Member of the Senate
- In office 12 November 2015 – 11 November 2019
- Preceded by: Roman Zaborowski [pl]
- Succeeded by: Stanisław Lamczyk
- Constituency: 63 (Gdynia)

Personal details
- Born: 10 August 1959 (age 66) Gdańsk, Poland
- Party: Independent (since 2018)
- Other political affiliations: Centre Agreement (until 2001); Law and Justice (2001–2018);

= Waldemar Bonkowski =

Polish politician

Waldemar Bonkowski (born 10 August 1959) is a Polish politician who served as a member of the Senate from the 63rd constituency from 2015 to 2019. He was a member of Law and Justice until 2018, when he was expelled from the party for a series of antisemitic social media posts.

________________________

**Task list**
1. According to the Waldemar Bonkowski biography, who succeeded him in the Senate?
2. Write a continuation of the Waldemar Bonkowski biography, starting after its final sentence.
You won't need the lines that come after this sentence.

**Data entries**
________________________

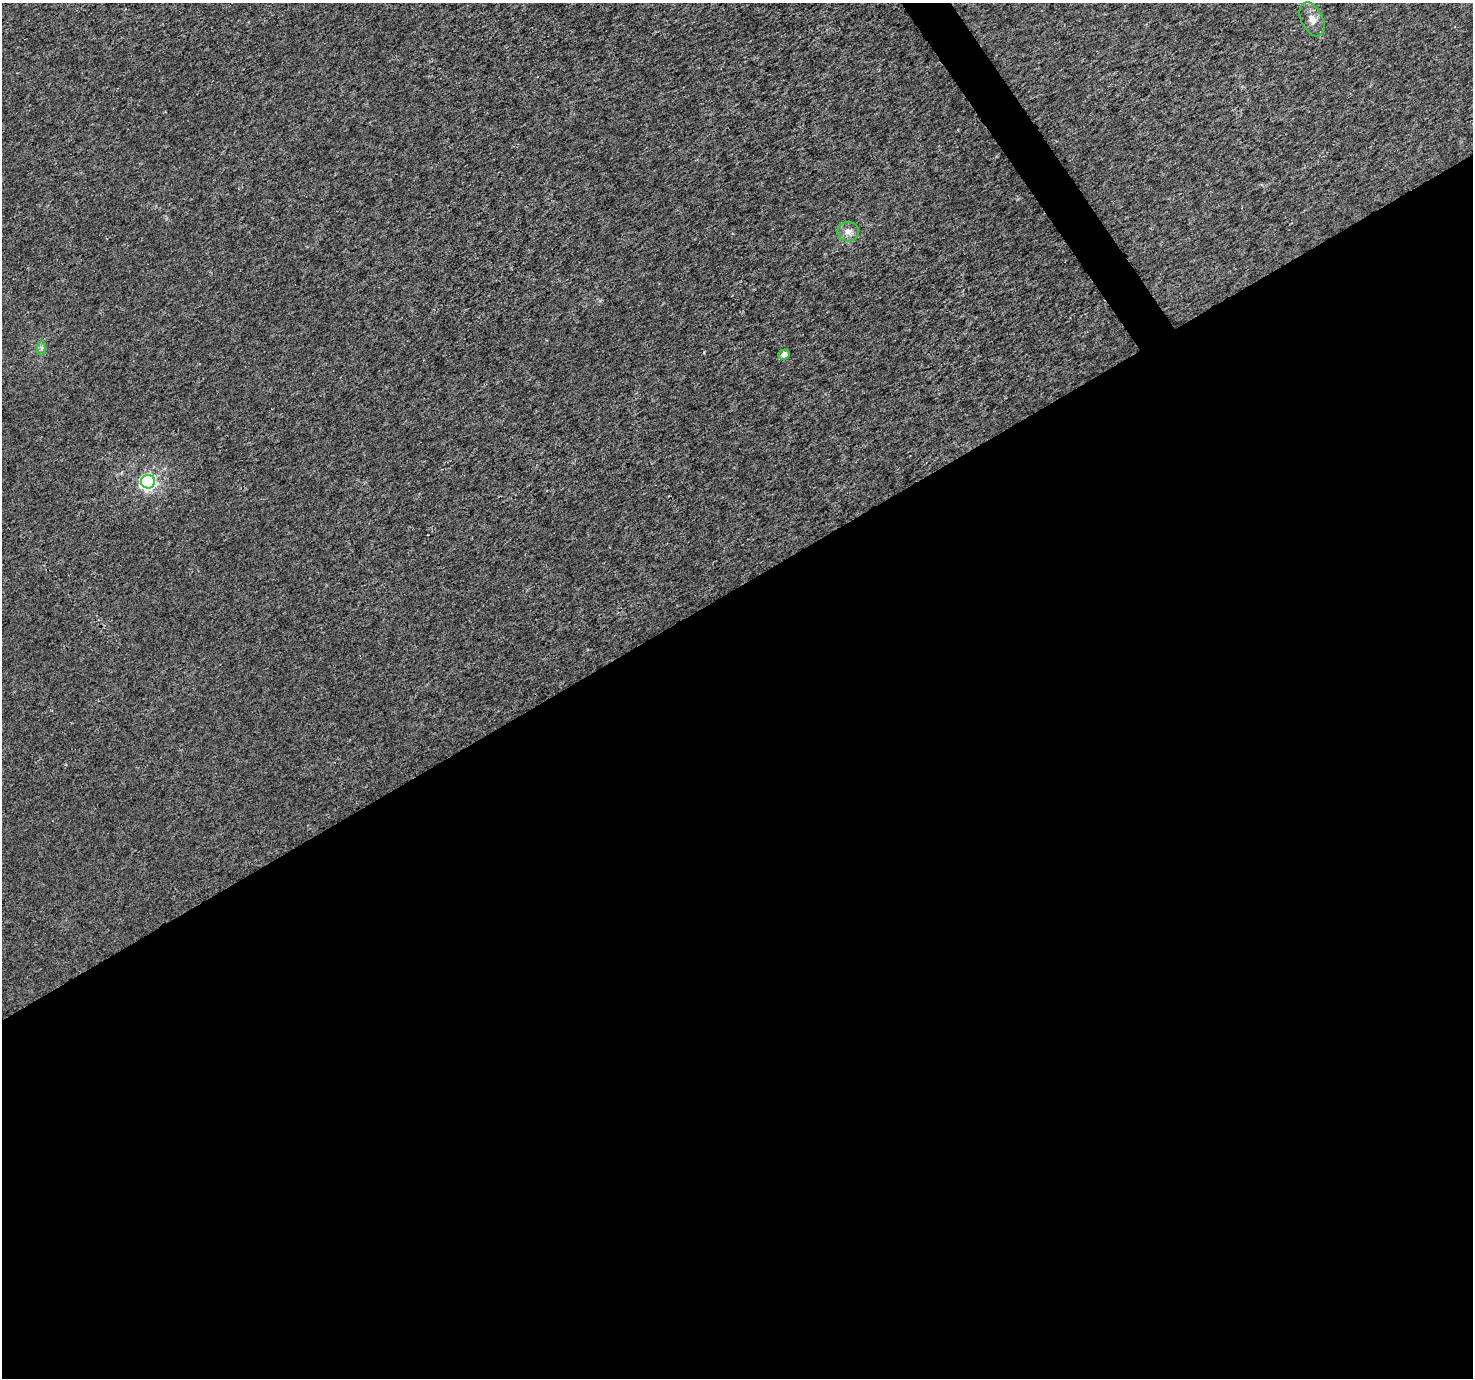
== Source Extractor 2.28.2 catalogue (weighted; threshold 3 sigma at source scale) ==
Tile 15 of 4 x 4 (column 3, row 4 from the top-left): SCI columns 2949-4419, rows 180-1555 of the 5892 x 5802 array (HDU 1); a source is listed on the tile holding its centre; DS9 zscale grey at full resolution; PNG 1475 x 1380 px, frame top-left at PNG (2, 3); each listed source drawn as its Kron ellipse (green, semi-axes under 4 px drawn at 4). Shown black and unused: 58% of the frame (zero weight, under 3 of 4 exposures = <1% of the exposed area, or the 3 px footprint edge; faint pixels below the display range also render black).
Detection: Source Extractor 2.28.2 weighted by HDU 2 'WHT'; one run over the whole footprint, this tile lists its part. Background 9.27e-04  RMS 0.002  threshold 0.00901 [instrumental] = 3 sigma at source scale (4.5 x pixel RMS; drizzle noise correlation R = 1.50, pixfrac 1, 0.0396/0.0396 arcsec/px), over >= 5 px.
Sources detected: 5; all 5 listed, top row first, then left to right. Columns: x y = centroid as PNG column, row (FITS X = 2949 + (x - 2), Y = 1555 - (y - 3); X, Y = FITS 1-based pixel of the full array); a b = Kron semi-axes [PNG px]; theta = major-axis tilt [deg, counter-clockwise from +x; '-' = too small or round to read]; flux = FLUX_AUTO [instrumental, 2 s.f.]
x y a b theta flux
1312 19 18 10 -64 2
848 232 10 10 - 1.5
42 348 7 4 89 0.43
784 354 6 5 - 1.6
148 482 7 6 - 55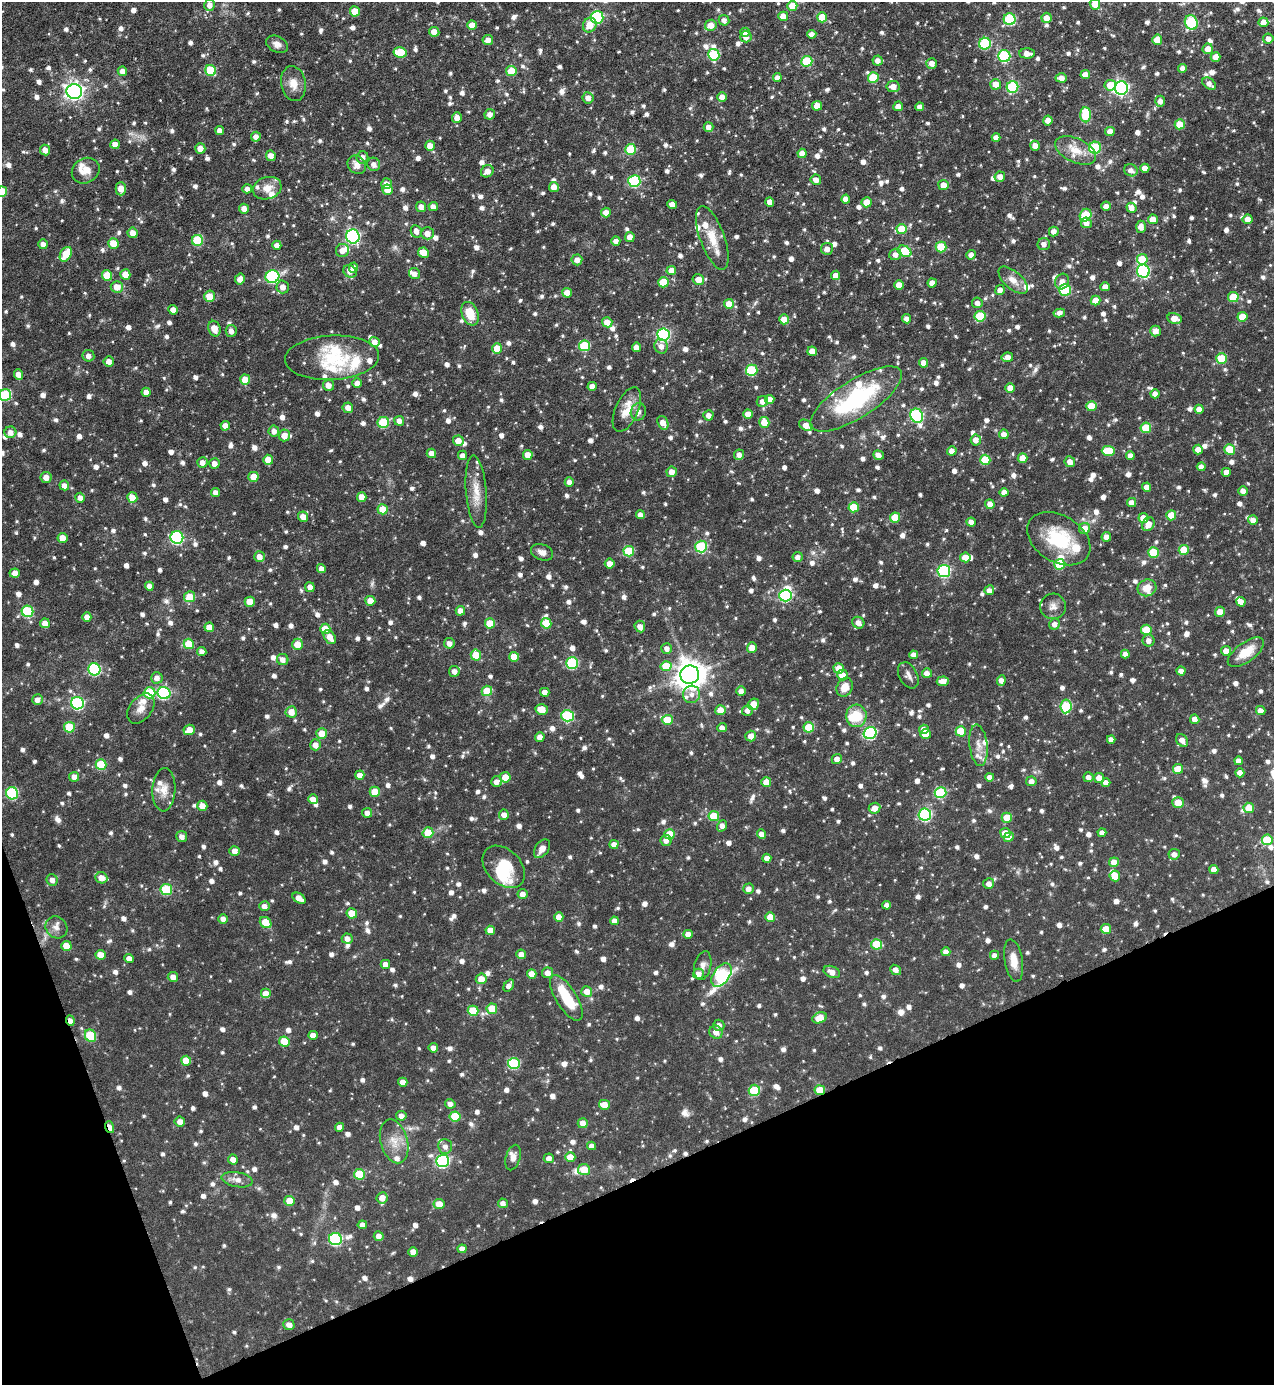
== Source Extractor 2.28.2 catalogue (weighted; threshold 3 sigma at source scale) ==
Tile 14 of 4 x 4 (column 2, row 4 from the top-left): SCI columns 1424-2695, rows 1-1383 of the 5520 x 5532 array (HDU 1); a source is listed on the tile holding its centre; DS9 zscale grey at full resolution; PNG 1276 x 1387 px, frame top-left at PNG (2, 2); each listed source drawn as its Kron ellipse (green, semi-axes under 4 px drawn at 4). Shown black and unused: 18% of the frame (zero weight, under 5 of 9 exposures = <1% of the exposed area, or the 3 px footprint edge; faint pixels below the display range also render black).
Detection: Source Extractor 2.28.2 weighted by HDU 2 'WHT'; one run over the whole footprint, this tile lists its part. Background 0.0558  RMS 0.0044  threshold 0.018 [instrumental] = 3 sigma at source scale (4.09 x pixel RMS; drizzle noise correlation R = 1.36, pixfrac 0.8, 0.05/0.05 arcsec/px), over >= 5 px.
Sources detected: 1404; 4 inside a brighter object's white glare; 3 cosmic-ray / hot-pixel residue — neither listed nor drawn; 43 inside a brighter listed object's ellipse — not listed separately; of the other 1354, all 500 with FLUX_AUTO >= 2.19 (the completeness limit of this list) listed and drawn (854 fainter detections not listed), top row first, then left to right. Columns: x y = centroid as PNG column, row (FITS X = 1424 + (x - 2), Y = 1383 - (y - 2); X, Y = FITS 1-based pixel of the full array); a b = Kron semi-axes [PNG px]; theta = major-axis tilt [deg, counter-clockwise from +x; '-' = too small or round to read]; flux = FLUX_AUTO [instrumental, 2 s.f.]
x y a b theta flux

________________________

**Task responses**
1. Stanisław Lamczyk.

2.
== Early life and career ==
Waldemar Bonkowski was born on 10 August 1959 in Gdańsk to Teodor and Zofia (née Brzezińska) Bonkowski. In 1977, after receiving a basic vocational education, he became a carpenter. From 1979 to 2005 Bonkowski directed a carpentry workshop. He was also involved in the trade of goods and food preparation. During this time, he purchased a seven-hectare plot of land in Jednówka (part of the village of Śledziowa Huta) and created a farm. In 1995, the total size of the farm expanded to approximately 400 hectares, making him one of the largest landowners in the Pomeranian Voivodeship.

== Political career ==
Bonkowski has stated that his interest in politics began during the 1980 Gdańsk shipyard strike, when he and his brother delivered food from his farm to members of Solidarity who were striking. He has stated that during his early life, he was attacked by members of ZOMO. He first met Lech and Jarosław Kaczyński in the early 1990s, while working as a member of Centre Agreement, and later followed the Kaczyńskis into the Law and Justice (Prawo i Sprawiedliwość; abbreviated PiS) party.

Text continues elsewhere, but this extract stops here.